Harrington pilots us skillfully through all these dimensions careful to show the context in which and from which Eckhart worked and lived, how he responded to it and, critically, how his thinking developed over time, a pattern often lost in more theologically or philosophically orientated studies. This showing forth of Eckhart’s development has the double bonus of helping both clarify and illuminate the thought itself -and Harrington’s descriptions of this are models of lucidity and accessibility – and showing just where he sits within the then boundaries of thought. In this Eckhart is seen as both orthodox and yet liminal, especially in how he expresses himself, always pushing into the unsayable with daring, paradoxical images aimed at teasing thought out of itself into a renewing way of naked intuition.   

He, also, then aptly describes the circumstances surrounding Eckhart’s downfall. This was not simply the Church condemning the mystical heretic but rather Eckhart finding himself in the crossfire of two overlapping struggles. The first spiritual over the control of the lay movements that continued to spring up to deepen the commitment to, and experience of, faith. The second the all too temporal struggle between the Holy Roman Emperor and the Pope for authority and power. In the context of which a partial condemnation of certain of Eckhart’s propositions (often lifted out of context) fitted the Pope’s purposes. By way of aside, the prime Papal concern was not so much as to the truth or otherwise of the said propositions but what might be made of them by a lay audience, unversed in the sophisticated, and yet often ‘conventional’ theology that underlay them.

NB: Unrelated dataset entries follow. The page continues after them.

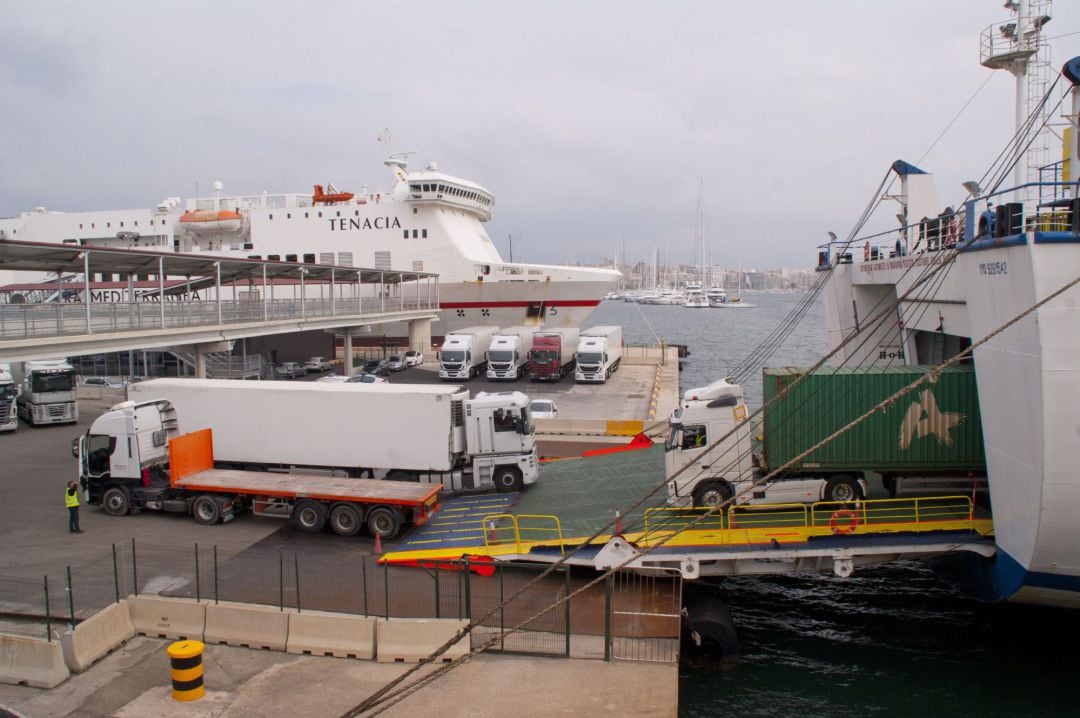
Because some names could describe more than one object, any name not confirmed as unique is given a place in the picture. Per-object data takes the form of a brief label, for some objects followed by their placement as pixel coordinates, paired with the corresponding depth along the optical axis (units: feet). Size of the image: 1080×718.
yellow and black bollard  32.12
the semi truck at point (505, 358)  127.34
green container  45.29
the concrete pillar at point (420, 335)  158.40
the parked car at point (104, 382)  125.90
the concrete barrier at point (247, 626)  37.60
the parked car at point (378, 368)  137.39
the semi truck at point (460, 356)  126.52
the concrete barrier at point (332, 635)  36.42
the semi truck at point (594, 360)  127.03
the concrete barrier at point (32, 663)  33.91
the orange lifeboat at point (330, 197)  179.11
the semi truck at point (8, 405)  89.35
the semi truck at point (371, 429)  57.06
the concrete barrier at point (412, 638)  35.99
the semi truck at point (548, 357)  128.67
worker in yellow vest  52.26
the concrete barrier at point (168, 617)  38.50
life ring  41.96
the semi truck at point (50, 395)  93.86
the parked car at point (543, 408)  94.19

Though biographical details of Eckhart’s life are sparse by the time you have finished Harrington’s study the man and his times have been ignited with life; and, most importantly, Eckhart’s abiding relevance is reaffirmed and deepened. Here was a man who set out to think through his faith and offer it as an abiding way of being in the world that was intellectually alive and credible and that made existential demands on any life that would engage with it. Less a ‘dangerous’ heretic than a bold explorer of reality (that often our prejudicial view of the Middle Ages suggests must be unusual and heterodox – Harrington suggests we think about this again).

Meanwhile, to return to ‘gelassenheit’, one of Eckhart’s coinages that might be translated ‘letting-go-ness’ that is at the heart of the spiritual journey. You must assimilate the acts of piety and let them go, embody the virtues such they become second nature and let them go, pass through all images of the eternal and of the divine letting them go, until naked and bare and nothing, all can be born within you, realizing your at-one-ness with the One who is. Discovering in this that freedom in which flows all the reality of wisdom and justice that enables you to act rightly in the world because knowing it rightly. It is in this very real and demanding existential challenge that Eckhart, like any true mystic, reveals their dangerousness to the conventions at any time!

Harrington adeptly invites us to a consideration of this quest embodying it beautifully in the man himself and in his actual time and place that, as often the case, liberates him to be seen anew, now in our time and place.